The presence of safe and reliable water sources close to home reduces the time women spend walking to collect water and allows them to use these time for other activities. As a result, women have a vested interest in using rainfall run-off or irrigation water (IFAD 2007).

Women are often responsible for collecting water.
Source:Kruchem 2009
( click to enlarge )

Incorporating Gender into Water Projects

Experience from the World Bank has demonstrated that incorporating gender dimensions into project design and implementation improves the overall project performance (Fong et. al 1996). Similarly, demand driven, participatory projects also increase the success of water projects.

The following lessons learned were document in the World Bank Tool-kit on Gender and Sanitation:

Lesson 1: Gender is a central concern in water and sanitation.

Lesson 2: Ensuring both women’s and men’s participation improves project performance.

Lesson 3: Specific, simple mechanisms must be created to ensure women’s involvement.

Lesson 4: Attention to gender needs to start as early as possible.

Lesson 5: Gender analysis is integral to project identification and data collection.

Lesson 6: A learning approach is more gender-responsive than a blueprint approach.

Lesson 7: Projects are more effective when both women’s and men’s preferences about “hardware” are addressed.

Lesson 8: Women and men promote project goals through both their traditional and non-traditional roles.

Lesson 9: Non-governmental organizations and especially women’s groups can facilitate a gender-balanced approach.

Lesson 10: Gender-related indicators should be included when assessing project performance.

Box: Four Key steps of a Gender-Approach in Governance

Context-specific information about women and men’s different experiences, problems and priorities is essential to effective gender mainstreaming. Statistical information should be routinely disaggregated into women and men’s experiences, with gender analysis being part of the situational analysis. This will assist in identifying inequalities where they exist and in making a case for developing policies that address these inequalities.

Consultation, advocacy and decision-making ensure that  women and marginalised groups have a strong voice to ensure that their views are taken into account. This means promoting the involvement of women and men in consultation and decision making from the community to the highest levels of management.

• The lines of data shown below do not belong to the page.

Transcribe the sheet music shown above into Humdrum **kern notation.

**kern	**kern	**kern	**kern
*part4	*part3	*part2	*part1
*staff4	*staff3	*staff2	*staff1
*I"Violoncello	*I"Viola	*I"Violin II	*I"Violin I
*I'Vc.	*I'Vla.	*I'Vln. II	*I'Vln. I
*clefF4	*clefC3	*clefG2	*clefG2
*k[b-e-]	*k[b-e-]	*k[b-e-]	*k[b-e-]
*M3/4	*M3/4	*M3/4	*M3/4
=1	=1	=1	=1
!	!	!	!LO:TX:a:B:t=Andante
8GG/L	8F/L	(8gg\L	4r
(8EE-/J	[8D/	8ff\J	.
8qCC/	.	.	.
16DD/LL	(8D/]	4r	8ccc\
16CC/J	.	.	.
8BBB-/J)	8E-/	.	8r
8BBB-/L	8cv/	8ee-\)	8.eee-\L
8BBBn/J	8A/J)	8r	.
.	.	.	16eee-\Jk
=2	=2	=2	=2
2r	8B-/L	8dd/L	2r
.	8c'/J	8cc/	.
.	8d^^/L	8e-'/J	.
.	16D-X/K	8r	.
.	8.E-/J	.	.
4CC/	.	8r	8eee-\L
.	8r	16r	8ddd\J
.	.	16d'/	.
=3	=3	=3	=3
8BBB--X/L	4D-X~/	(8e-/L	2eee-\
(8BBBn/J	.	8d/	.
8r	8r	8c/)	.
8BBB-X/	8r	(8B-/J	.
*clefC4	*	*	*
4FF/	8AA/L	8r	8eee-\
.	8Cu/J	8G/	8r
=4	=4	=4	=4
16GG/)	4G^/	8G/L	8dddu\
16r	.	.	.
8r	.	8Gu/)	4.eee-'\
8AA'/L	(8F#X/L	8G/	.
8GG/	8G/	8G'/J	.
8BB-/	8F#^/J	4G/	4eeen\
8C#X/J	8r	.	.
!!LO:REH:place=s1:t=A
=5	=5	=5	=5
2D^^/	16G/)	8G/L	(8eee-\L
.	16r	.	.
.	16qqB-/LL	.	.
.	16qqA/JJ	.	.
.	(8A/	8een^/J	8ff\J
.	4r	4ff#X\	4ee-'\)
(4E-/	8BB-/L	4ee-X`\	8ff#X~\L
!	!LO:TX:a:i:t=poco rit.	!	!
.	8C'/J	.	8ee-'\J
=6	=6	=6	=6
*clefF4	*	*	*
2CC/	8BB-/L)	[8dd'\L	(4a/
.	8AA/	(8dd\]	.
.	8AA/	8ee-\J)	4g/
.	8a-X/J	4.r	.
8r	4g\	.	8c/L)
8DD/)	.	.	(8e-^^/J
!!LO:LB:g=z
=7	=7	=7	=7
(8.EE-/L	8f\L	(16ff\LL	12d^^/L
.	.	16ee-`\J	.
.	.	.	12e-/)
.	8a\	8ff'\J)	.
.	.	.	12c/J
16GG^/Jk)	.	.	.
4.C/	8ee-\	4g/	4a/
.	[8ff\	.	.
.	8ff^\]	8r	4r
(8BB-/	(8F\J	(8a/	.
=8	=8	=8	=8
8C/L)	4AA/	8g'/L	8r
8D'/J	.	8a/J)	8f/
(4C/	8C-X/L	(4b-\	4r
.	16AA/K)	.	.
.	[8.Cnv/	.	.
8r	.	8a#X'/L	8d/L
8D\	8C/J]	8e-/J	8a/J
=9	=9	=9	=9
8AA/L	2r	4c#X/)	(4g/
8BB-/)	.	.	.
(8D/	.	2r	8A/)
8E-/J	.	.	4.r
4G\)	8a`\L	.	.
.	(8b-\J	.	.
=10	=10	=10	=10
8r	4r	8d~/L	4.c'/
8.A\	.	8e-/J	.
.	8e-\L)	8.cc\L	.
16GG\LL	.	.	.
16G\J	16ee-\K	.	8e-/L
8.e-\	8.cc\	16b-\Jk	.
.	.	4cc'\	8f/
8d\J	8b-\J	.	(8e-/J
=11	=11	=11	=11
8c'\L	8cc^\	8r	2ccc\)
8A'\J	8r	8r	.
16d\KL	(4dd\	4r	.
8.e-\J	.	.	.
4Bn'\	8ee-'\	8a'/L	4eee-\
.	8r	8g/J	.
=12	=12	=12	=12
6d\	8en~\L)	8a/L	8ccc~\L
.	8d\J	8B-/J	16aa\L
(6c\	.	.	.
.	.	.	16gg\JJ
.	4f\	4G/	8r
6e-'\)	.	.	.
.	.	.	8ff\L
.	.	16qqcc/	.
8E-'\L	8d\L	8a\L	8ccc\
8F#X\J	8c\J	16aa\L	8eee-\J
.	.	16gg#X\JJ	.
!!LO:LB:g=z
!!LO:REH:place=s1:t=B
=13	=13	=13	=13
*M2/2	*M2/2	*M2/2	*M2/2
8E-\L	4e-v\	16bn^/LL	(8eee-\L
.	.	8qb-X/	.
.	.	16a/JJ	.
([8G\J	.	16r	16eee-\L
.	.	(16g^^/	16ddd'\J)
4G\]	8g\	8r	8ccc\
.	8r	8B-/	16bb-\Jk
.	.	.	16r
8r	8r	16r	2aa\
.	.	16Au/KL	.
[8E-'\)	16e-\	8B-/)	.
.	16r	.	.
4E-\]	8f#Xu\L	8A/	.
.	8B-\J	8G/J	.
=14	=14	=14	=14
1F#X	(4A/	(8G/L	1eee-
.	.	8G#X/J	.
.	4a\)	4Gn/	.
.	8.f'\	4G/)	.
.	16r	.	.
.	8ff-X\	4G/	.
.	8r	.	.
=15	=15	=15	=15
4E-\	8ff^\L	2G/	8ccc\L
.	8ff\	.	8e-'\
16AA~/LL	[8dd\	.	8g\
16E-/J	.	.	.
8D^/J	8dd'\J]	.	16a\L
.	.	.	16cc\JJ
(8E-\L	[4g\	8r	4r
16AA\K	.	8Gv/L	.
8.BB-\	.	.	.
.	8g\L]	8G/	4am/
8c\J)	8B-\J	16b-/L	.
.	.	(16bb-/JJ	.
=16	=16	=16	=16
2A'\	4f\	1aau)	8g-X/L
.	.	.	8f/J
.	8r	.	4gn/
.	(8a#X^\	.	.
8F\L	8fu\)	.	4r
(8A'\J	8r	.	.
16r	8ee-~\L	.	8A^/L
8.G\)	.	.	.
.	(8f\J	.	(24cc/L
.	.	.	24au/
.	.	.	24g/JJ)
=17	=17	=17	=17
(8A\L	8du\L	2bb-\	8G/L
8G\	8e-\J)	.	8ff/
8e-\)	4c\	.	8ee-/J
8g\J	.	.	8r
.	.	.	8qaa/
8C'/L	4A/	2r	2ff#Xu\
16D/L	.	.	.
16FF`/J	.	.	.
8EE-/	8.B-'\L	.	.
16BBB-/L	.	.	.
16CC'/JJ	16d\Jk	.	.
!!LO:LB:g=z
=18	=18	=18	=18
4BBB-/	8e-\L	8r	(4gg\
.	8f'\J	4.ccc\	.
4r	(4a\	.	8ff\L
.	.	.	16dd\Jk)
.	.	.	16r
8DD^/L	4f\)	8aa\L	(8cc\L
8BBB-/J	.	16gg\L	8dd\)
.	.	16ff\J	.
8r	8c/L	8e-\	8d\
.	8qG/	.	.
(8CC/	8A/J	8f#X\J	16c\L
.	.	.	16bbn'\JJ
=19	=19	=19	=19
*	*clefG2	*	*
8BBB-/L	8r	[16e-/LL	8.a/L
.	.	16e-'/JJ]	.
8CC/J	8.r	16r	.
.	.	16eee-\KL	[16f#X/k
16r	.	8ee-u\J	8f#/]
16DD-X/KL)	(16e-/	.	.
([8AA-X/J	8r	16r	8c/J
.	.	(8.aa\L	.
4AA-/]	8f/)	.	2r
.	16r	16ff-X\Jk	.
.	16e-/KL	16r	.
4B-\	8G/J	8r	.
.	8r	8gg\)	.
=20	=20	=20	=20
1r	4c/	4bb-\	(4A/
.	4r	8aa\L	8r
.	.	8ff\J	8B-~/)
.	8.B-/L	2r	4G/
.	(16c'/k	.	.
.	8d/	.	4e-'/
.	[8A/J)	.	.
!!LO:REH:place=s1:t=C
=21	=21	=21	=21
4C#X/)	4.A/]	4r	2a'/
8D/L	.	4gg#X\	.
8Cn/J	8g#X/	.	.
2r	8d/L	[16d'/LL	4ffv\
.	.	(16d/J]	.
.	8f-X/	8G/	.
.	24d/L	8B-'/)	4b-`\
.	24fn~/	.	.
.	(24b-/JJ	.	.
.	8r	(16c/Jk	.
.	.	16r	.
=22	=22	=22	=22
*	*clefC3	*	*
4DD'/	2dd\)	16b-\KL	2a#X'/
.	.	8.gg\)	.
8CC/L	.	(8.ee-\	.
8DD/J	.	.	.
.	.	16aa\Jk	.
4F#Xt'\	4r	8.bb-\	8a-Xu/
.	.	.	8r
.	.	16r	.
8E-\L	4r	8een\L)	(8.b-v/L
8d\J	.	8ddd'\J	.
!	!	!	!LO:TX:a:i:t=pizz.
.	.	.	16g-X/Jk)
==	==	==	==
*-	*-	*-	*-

Gender- sensitive beneficiary groups promote greater equality in decision making and opportunity for poor women and men should be based on context specific sex-disaggregated data and gender analytical information.

Gender- sensitive organizations assist in the development of appropriate capacity in staff as well as addressing gender difference and inequality in organisations is crucial to creating inclusive water sector organisations.”

Source: Gender and Water Alliance 2006; Derbyshire 2002

 

Mma Bok - Women are often primary caregivers.